人生を元気に、楽しく、長く生きるために必須の知識●はじめに

コロナ渦のなか、免疫にかんする話題が連日報道され、情報の洪水のなかで専門用語が飛び交っています。「ワクチン」などは身近な言葉ですが、なかには「サイトカインストーム」や「交差免疫」といった難解な言葉も使われています。

「PCR検査」も、新型コロナウイルスの感染の有無を調べる検査の代名詞のように使われていますが、この検査が「ポリメラーゼ連鎖反応」というDNAを増幅して行なう検査法のひとつであり、DNA鑑定や、がんの遺伝子検査などに使われる技術であることまでは言及されません。
また、アメリカのトランプ大統領が新型コロナウイルスに感染したときも、免疫を応用した治療法である抗体薬が使われました。
免疫は、複雑で、しかも難解です。

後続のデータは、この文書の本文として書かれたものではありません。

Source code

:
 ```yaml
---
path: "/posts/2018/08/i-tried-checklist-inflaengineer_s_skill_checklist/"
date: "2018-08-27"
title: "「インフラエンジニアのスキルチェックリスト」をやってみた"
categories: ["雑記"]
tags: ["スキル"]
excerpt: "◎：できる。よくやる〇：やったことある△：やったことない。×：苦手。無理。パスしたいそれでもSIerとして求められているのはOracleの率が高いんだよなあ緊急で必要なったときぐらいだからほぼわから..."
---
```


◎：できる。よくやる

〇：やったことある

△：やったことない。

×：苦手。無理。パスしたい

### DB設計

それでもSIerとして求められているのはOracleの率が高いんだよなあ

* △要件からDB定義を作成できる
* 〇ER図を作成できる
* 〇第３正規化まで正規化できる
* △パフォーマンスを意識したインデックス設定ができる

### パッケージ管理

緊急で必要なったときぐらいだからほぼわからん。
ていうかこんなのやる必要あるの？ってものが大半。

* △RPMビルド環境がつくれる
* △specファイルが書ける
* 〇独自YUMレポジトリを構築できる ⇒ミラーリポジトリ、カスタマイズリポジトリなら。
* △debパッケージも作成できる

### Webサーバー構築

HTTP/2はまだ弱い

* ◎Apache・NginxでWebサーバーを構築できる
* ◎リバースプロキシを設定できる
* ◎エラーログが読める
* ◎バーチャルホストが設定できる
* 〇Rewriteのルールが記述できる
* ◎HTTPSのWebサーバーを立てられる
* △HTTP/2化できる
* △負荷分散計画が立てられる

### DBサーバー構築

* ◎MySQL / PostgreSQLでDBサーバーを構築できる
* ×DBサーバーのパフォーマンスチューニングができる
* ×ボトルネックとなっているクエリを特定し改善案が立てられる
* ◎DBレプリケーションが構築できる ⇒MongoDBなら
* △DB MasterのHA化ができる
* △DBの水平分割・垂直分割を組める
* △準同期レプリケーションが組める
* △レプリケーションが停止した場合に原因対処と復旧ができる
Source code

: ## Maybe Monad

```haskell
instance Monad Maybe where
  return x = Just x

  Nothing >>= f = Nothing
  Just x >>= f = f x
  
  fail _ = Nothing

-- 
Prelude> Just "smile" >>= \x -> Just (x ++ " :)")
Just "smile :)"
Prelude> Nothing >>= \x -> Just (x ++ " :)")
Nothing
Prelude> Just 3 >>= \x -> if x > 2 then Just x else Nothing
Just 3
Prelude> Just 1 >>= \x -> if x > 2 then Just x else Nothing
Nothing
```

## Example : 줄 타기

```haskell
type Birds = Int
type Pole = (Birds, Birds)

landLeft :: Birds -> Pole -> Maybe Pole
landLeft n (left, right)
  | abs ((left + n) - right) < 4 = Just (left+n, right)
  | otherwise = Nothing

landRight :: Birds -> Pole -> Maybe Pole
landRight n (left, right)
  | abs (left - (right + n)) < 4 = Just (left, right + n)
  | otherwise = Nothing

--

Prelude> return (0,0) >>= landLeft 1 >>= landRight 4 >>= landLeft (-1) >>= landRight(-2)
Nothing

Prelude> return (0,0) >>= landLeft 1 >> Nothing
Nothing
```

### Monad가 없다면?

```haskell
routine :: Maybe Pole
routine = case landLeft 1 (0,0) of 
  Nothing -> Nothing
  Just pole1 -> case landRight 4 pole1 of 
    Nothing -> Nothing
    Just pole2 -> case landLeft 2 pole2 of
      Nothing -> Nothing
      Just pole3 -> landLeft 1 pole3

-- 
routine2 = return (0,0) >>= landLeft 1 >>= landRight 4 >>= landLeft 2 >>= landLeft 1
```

しかし、新型コロナウイルスをはじめとした、さまざまな病気とかかわっていること、そして、健康を維持するために欠かせないシステムであることを理解するうえで、その知識は今後、さらに必須のものになることは間違いありません。
じつは、免疫学は新しい学問であり、大学の医学部に「免疫学」の講座が開設されるようになったのも、ここ20年くらいのあいだです。したがって、免疫の知識が十分でない医師も少なくありません。いっぽうで、基礎免疫学にかんして先端的な研究を行ない、多大な業績を上げている日本の研究者もいます。免疫反応のシグナル伝達が細胞内小器官を通してどのように行なわれ、代謝がどのように変化するかなどといった、私も十分に理解できていないような研究も確実に進んでいるのです。

私は一貫して、目の前の病気で困っている患者さんに施せる免疫療法の実践と研究に専念してきました。現在も含めて、「お医者さん」「臨床医」でありつづけてきたわけです。
私がじっさいの医療現場において、免疫療法を病気の治療に応用したのは1980年代のことです。不妊症や不育症という分野からはじまり、その後、90年代からは大学病院で、がんに対する免疫療法を積極的に応用してきました。当時は現在のように、がんの免疫療法はほとんど理解されることはなく、病院で行なわれることもありませんでした。
また、その治療の原理や作用期序は非常に複雑なものですが、免疫療法を受けていただくためには、患者さんへの十分な説明義務があり、しっかりとした理解と同意を得る必要があります。
私は30年以上、そのプロセスを日常的に行なってきました。医学生に対する講義とは違い、専門知識のない患者さんに免疫のしくみを理解していただくのは、簡単なことではありません。それでも、「どのように説明したら、患者さんにわかっていただけるか」という努力を怠ることはありませんでした。
本書は、長い時間をかけて蓄積してきたノウハウをもとに、より多くの方に誰もがもっている「免疫」の凄い力と働きを知っていただくために執筆しました。
本書を読むことで、いま話題になっているニュースや情報を正確に理解し、さらにその一歩先まで考える力を身につけていただければ、著者として、また医師としてこれにまさる幸せはありません。